要命的是春闈在即,傳了出去,很有可能引來士子的騷動。
所以,肖榮很頭疼。
屋中有些靜謐,那白衣文士卻沒有肖榮的那般揪心,拿著狀子看了看,繼而笑道,“肖大人,這是給你送富貴來了,大人還有何好擔心的?”
“郭先生此話何解?”
沒有回應,隻是在狀子上的‘散騎常侍’四個字上圈了圈,“去了他,官家心中自會有明鏡。”
說完,他便走了,那肖榮心也隨著猛然跳動了。
他本是晉王府舊臣,主子的心意當然知曉幾分,如今又被點撥,當即明了開來,忙喚來左右隨從,開始對收押監獄的司馬兆雲嚴加審問起來。
這司馬兆雲本就是軟骨頭,在獄中吼了半天,也未見身為散騎常侍的叔父前來搭救,自然是一五一十的全都招了出來。
因此,天還未亮,那些衙役便將正欲乘車前往汴梁的司馬從德以及一幹人等全都捉拿下獄,哭天搶地的聲音頓時讓寂靜的晨曦變得熱鬧開來,聞訊而來的百姓無不拍手稱快。
“教官,那胭脂館的司馬家被宋州府尹查抄了!”
正在院子中做著晨練的楊延昭聽到昨夜派出去的兩名毒蠍隊員的回報,當即停住了身形,八妹等人則是一臉的歡喜。
“抓的好,看誰以後還敢為非作歹!”
竟然這麽快就抓人了,楊延昭心中不免得有些吃驚,這司馬家能夠在宋州城逼良為娼多年,肯定是朝中有人護著他。
可是如今,這宋州城府尹如此雷霆的緝拿,難道隻是單憑那一封血書還是那府尹是頭懸青天?
楊延昭當然不會天真的相信,若是這宋州府尹為民求福,司馬一家早就該鏟除了,也更不可能是自己那血書。
唯一能解釋的便是司馬家最大的依仗,散騎常侍出了問題。
宋州城緊挨汴梁,這府尹當然是趙光義的親信,司馬家被抓,隻能說明那散騎常侍站錯了隊,而他這告狀隻不過是根導火索罷了。

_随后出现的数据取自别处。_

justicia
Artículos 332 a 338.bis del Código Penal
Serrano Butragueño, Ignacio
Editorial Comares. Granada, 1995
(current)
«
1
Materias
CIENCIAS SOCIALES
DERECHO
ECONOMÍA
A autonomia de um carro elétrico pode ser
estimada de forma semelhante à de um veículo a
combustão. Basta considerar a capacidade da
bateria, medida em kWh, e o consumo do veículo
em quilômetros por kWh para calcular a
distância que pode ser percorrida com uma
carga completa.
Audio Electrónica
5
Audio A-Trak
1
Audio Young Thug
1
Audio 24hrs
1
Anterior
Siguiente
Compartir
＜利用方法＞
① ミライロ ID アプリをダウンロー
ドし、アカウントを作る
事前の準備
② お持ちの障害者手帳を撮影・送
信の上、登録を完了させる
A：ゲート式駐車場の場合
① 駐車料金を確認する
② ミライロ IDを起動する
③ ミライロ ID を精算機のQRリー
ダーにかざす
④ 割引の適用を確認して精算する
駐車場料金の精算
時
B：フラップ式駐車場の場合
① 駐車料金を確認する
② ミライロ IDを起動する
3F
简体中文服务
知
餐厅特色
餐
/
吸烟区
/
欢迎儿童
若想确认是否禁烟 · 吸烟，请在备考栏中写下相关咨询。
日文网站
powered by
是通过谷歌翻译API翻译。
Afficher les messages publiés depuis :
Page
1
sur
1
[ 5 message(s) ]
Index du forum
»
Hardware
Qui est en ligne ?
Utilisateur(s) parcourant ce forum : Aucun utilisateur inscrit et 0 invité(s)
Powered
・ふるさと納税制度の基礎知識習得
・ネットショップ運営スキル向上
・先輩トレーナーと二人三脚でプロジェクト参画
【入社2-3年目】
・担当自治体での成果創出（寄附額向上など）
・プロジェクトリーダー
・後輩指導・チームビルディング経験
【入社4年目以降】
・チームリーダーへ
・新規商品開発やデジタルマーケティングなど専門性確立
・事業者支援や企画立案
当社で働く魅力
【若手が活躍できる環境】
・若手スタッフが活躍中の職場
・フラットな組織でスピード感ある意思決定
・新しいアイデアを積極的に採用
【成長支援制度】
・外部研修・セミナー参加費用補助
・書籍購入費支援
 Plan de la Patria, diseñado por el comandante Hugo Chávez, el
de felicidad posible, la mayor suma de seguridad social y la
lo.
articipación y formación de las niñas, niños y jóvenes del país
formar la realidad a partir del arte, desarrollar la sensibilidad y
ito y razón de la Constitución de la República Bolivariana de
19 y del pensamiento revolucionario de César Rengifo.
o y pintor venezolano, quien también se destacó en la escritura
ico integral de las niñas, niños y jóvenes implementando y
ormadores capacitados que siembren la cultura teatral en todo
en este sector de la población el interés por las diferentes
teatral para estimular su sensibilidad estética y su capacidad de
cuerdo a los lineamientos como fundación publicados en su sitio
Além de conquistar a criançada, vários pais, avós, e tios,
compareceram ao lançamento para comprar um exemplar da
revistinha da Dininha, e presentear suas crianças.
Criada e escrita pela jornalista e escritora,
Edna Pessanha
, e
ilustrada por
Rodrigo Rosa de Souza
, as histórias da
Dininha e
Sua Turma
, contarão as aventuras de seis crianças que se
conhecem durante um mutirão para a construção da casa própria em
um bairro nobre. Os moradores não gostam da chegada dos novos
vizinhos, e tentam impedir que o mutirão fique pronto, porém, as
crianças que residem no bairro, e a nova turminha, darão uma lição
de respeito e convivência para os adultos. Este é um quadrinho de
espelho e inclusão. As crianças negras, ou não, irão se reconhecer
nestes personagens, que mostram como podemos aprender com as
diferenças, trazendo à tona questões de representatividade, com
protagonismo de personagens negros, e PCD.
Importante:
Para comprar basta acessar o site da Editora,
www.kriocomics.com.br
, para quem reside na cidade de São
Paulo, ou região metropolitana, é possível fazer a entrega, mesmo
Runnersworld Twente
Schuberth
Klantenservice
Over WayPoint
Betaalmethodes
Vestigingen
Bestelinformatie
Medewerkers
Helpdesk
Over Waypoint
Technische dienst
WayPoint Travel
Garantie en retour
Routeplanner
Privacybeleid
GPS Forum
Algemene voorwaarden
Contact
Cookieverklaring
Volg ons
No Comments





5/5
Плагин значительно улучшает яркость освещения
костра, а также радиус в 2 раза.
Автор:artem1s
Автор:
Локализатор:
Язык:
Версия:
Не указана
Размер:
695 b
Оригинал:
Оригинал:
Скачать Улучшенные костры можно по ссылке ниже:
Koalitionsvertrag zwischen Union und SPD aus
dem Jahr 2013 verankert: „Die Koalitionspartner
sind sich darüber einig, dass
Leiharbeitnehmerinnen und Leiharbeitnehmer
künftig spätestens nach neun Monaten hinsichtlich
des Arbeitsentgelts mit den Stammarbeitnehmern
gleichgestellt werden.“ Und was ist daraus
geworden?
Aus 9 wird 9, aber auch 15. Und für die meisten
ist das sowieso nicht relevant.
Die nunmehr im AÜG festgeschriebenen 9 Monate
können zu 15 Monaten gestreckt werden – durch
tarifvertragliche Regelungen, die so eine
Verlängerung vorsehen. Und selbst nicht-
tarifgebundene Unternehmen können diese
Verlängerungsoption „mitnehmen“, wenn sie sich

轉眼間,楊延昭便想清楚了問題所在,但是朝中的爭鬥便不是他這局外人所能摻和的,司馬從德父子作惡多端,肯定難逃一死,那這剩下來的胭脂館倒是值得考慮一番。
青樓妓院既然存在,自然有它的必要性,楊延昭也不打算去勞師動眾的以一己之力來消滅大宋朝的勾欄之所。
那也是極為的不現實之舉。
他能做的,便是盡可能多的接管這些風月場所,善待那些落入風塵的女子,並暗中建立起消息收集場所。
畢竟這年頭,風流之事為人津津樂道,而這些風流之事大抵與青樓有關,所以,上至士大夫,下到平民百姓,隻要手中有錢,便忍不住的想著那一場露水之歡。
所以,哪裏能得到最快與最確切的消息?
不是茶館酒肆,也不是那街邊說書先生,而是這民不所待見的青樓。
暗自思量了稍許,楊延昭讓其餘之人繼續晨練,自己則是帶著何鈺走向書房,說著些盤算來。
而這時,離宋州不遠的汴梁確實也湧起了一陣暗流。
“趙太保,多謝你那兩幅王、顏二公的墨寶了。”
書房中,趙廷美看著那已經被鑲邊好掛在牆上龍飛鳳舞的字跡輕聲的對一邊捧茶慢飲的趙普說著。
“願賭服輸罷了,或許有一日,下官還能將它們贏回來,齊王你說是不?”
聞言,趙廷美轉過首,“趙太保說得是,眼下便有這機會,不知道老太保可有意願來賭上一賭?”
“不知王爺所指何事?”
見他這般輕描淡寫,趙廷美隻能在心中暗罵著,楊延昭怒告司馬從德父子的事情已經是朝野皆知,這趙普怎會不知曉?
但是眼下的確是有求於人,趙廷美也不宜做怒,隻能直接開門見山的道,“老太保,我想留住司馬品。”
將杯盞端起,再次抿了一口,趙普搖了搖首,“王爺,官家早朝的盛怒你我都知曉其中的緣由,這件事,難……”
聞言,那趙廷美卻是會意的笑道,“老太保有什麽要求盡管說,那日的‘羊左相交共一心’本王可是記得的。”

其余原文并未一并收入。